Sydney: Sri Lankan cricket coach and former NSW cricketer Trevor Bayliss has expressed fears that next year's Commonwealth Games in New Delhi could be targetted by terrorists.
Speaking to reporters at the Sydney Cricket Ground, Bayliss said that last Tuesday's terror attack on the Sri Lankan cricket team proved the reach and audacity of terrorists.
"If cricket, the No.1 sport on the subcontinent can get hit, then any sport I suppose can get hit ... the Commonwealth Games maybe," The Age quoted him, as saying.
Bayliss also said that he has "no problems" coaching in Sri Lanka and may extend his time, despite narrowly escaping with his life in last week''s terrorist attack in Lahore.
Bayliss, 47, was yesterday reunited with his family in Sydney for the first time, almost a week after the deadly attacks.
The former NSW batsman said that, while he had yet to discuss his coaching future with his family, he was keen to continue mentoring the Sri Lankan team.
"I wouldn''t have any problem doing another term in Sri Lanka. I feel very comfortable in Sri Lanka and think we''ve done pretty well over the last 18 months we''ve been there," he said.

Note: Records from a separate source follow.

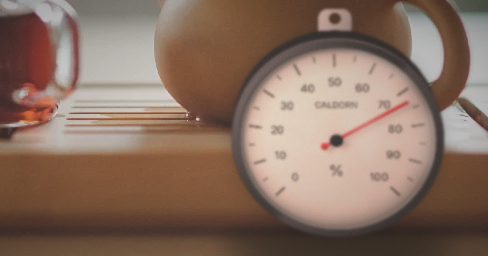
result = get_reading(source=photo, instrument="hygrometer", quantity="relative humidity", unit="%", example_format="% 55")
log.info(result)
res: % 72.5
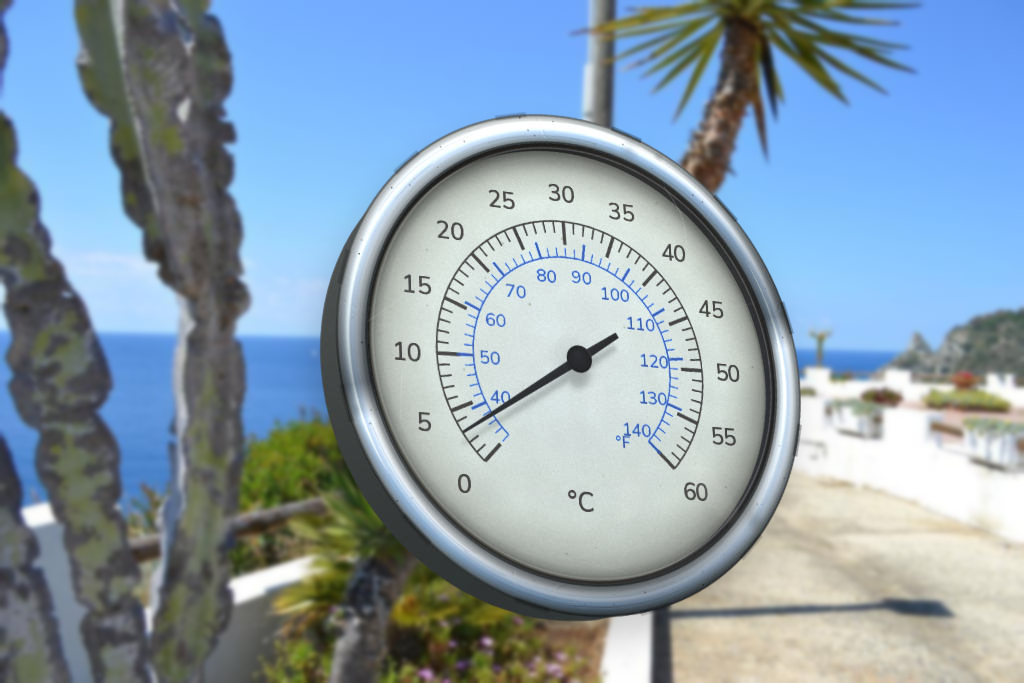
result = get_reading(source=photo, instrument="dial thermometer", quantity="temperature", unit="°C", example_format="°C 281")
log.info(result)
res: °C 3
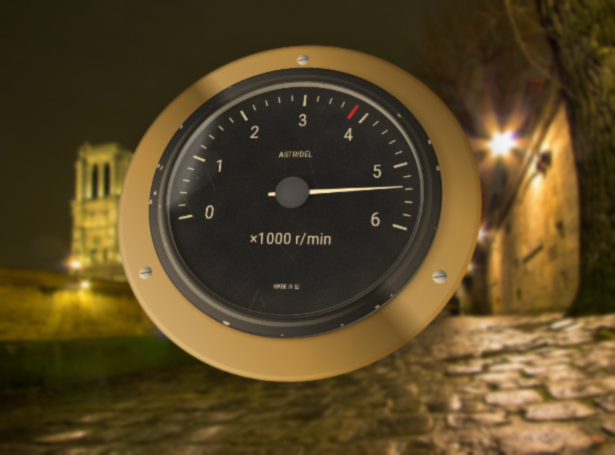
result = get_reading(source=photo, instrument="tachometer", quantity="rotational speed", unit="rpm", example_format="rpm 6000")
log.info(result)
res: rpm 5400
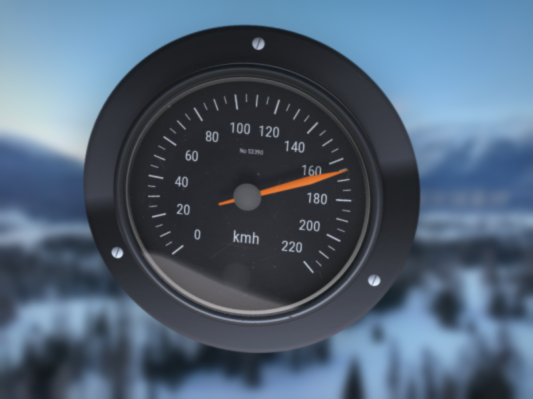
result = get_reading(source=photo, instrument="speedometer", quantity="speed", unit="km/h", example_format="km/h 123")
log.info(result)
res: km/h 165
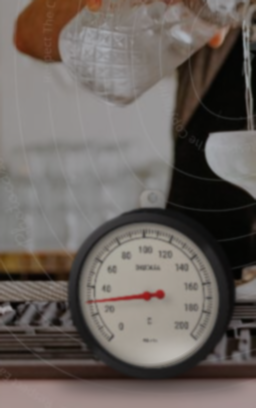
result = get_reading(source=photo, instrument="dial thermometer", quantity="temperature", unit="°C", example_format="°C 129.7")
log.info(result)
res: °C 30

"Whether I'd go back on tour in Pakistan ... I doubt that very much."
Bayliss said he had not suffered from flashbacks nor been haunted by his ordeal, and joked about having three extra weeks with his family at home as a result of the curtailed tour of Pakistan.
Bayliss backed the criticisms of security made by umpiring officials, whose van - which carried Australians Simon Taufel and Steve Davis - had trailed the Sri Lankan team bus and was also attacked.

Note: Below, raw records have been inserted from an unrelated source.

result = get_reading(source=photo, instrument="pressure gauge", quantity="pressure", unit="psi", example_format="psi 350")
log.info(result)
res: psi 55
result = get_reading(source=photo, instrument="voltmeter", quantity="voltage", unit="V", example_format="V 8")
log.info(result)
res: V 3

Bayliss said he was angry that security had been noticeably less than during previous tours to Pakistan, and that the lapse had still not been explained.
The wounded Sri Lankan players were recovering well, and Bayliss was grateful the team had no cricket until the Twenty20 World Cup in June.
"Physically everyone will recover, but I suppose it's the mental scars and how they''ll get over that [that remain to be seen]," he said.
Bayliss urged cricket playing nations to remain dedicated to touring overseas, so the game would survive.
"I think the Sri Lankan players ... most of them are fairly keen that cricket must continue and that terrorism can't stop sport, and that we must show a united front. If we don''t go to some of those places to play cricket ... then international cricket and cricket in those countries will suffer."
At the same time, it would take a lot for him to return to Pakistan.
Outside the ground, his wife Julie Bayliss said she was glad to have her husband home but would be OK with him returning to Sri Lanka.